Over $3 billion in foreign direct investment poured into Taiwan in the period from January through August, latest official figures show. Data released by the Ministry of Economic Affairs’ Investment Commission shows investment in the country increased 2.44 per cent from the same period last year.
Driving the rise were China-based firms, with inward investment from Taiwan's largest neighbour rising by over 136 per cent over the eight-month period from a year before.
The news came as a group of European Union (EU) policymakers backed plans for a bilateral economic pact between the bloc and Taiwan. According to the China Post, the proposed economic cooperation agreement (ECA) would be “in the best interests of both sides”, the group said.

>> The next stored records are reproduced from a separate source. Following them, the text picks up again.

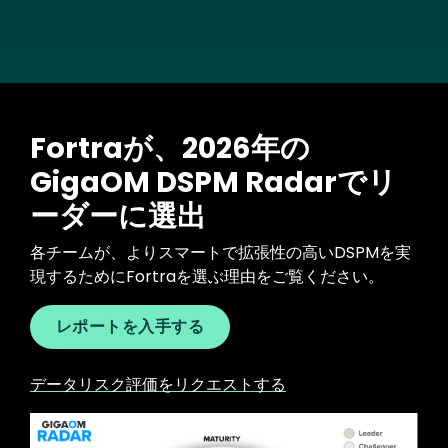
Fortraが、2026年の
GigaOM DSPM Radarでリ
ーダーに選出
各チームが、よりスマートで拡張性の高いDSPMを実
現するためにFortraを選ぶ理由をご覧ください。
レポートを入手する
データリスク評価をリクエストする
Image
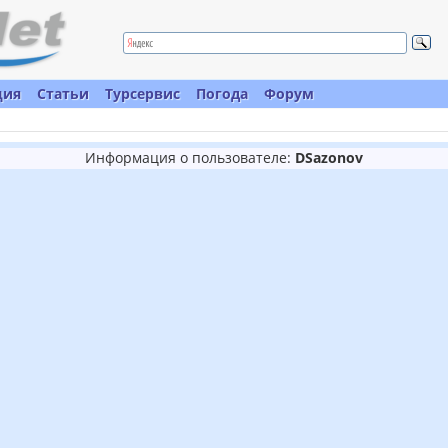
ция
Статьи
Турсервис
Погода
Форум
Информация о пользователе:
DSazonov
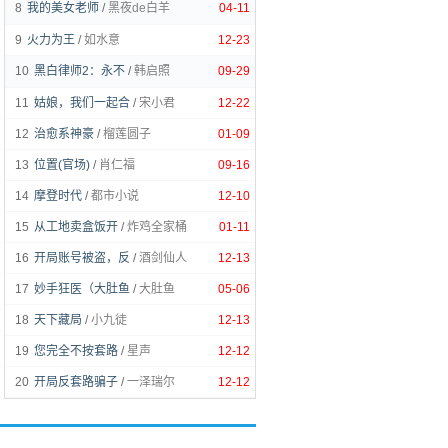
8
我的美女老师
/
黑夜de白羊
04-11
9
火力为王
/
如水意
12-23
10
黑白律师2：永不
/
韩启照
09-29
11
姑娘，我们一起合
/
宋小君
12-22
12
治愈系神豪
/
榴莲圆子
01-09
13
位置(官场)
/
肖仁福
09-16
14
摩登时代
/
都市小说
12-10
15
从工地卖盒饭开
/
炸鸡全家桶
01-11
16
开局账号被盗，反
/
酒剑仙人
12-13
17
妙手狂医（大肚鱼
/
大肚鱼
05-06
18
天下藏局
/
小九徒
12-13
19
您完全不按套路
/
星声
12-12
20
开局反套路骗子
/
一泽瑞尔
12-12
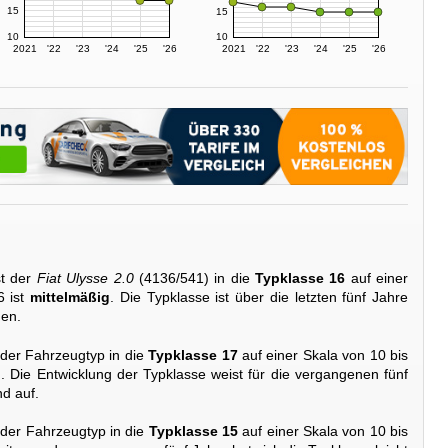
15
15
10
10
2021
'22
'23
'24
'25
'26
2021
'22
'23
'24
'25
'26
st der
Fiat Ulysse 2.0
(4136/541) in die
Typklasse 16
auf einer
6 ist
mittelmäßig
. Die Typklasse ist über die letzten fünf Jahre
den.
 der Fahrzeugtyp in die
Typklasse 17
auf einer Skala von 10 bis
g
. Die Entwicklung der Typklasse weist für die vergangenen fünf
d auf.
 der Fahrzeugtyp in die
Typklasse 15
auf einer Skala von 10 bis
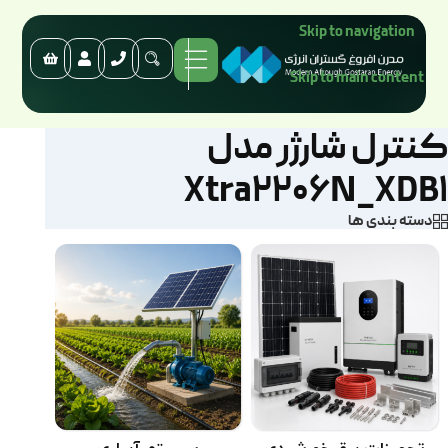
Skip to navigation
Skip to main content
کنترل شارژر مدل
Xtra2206N_XDB1
دسته بندی ها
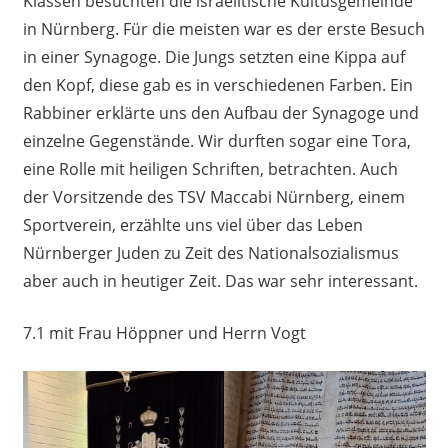
Klassen besuchten die israelitische Kultusgemeinde
in Nürnberg. Für die meisten war es der erste Besuch
in einer Synagoge. Die Jungs setzten eine Kippa auf
den Kopf, diese gab es in verschiedenen Farben. Ein
Rabbiner erklärte uns den Aufbau der Synagoge und
einzelne Gegenstände. Wir durften sogar eine Tora,
eine Rolle mit heiligen Schriften, betrachten. Auch
der Vorsitzende des TSV Maccabi Nürnberg, einem
Sportverein, erzählte uns viel über das Leben
Nürnberger Juden zu Zeit des Nationalsozialismus
aber auch in heutiger Zeit. Das war sehr interessant.
7.1 mit Frau Höppner und Herrn Vogt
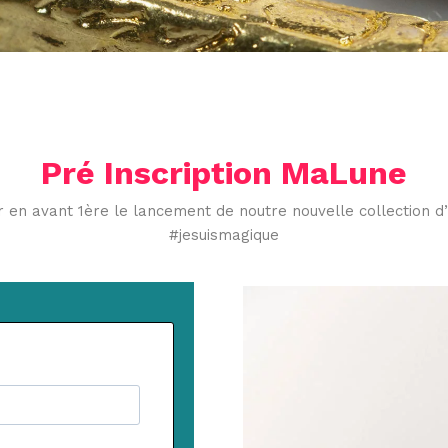
Pré Inscription MaLune
ir en avant 1ère le lancement de noutre nouvelle collection d’
#jesuismagique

Charles Tannock, chairman of the European Parliament-Taiwan Friendship Group, and Kenneth C.M. Lo, chairman of Taiwan's Chinese National Association of Industry and Commerce, were behind the calls for the ECA.
The EU is Taiwan's fourth-largest trading partner, while the bloc is the Asian nation's largest foreign direct investor, accounting for more than 25 per cent of total investment.
In further good news for Taiwan's investment status, Business Environment Risk Intelligence recently ranked the country the world's third safest place to invest.
The report noted that Taiwan is continuing to reinforce its external economic relationships, especially through free trade agreements (FTAs), and that relations across the Taiwan Strait will remain "amicable" for the next five years. Taiwan is expected to maintain its ranking of third in the world in 2014, with its overall score rising to 74. The ranking and score are expected to remain the same in 2018.
"Taiwan's performance on the Operations Risk Index is outstanding in the latest report, ranking second in the world after Singapore," the report states.
BERI also points out that Taiwan has announced new government plans to increase biotech investment by 25 per cent over the next three years. "Domestic banks are working vigorously to expand their overseas markets, and the island's banking industry will continue to expand over the next two years," the firm adds.
BERI predicts that Taiwan will tie with Singapore for first place in the global operating risk ranking in 2014, and that it will be in second place in 2018.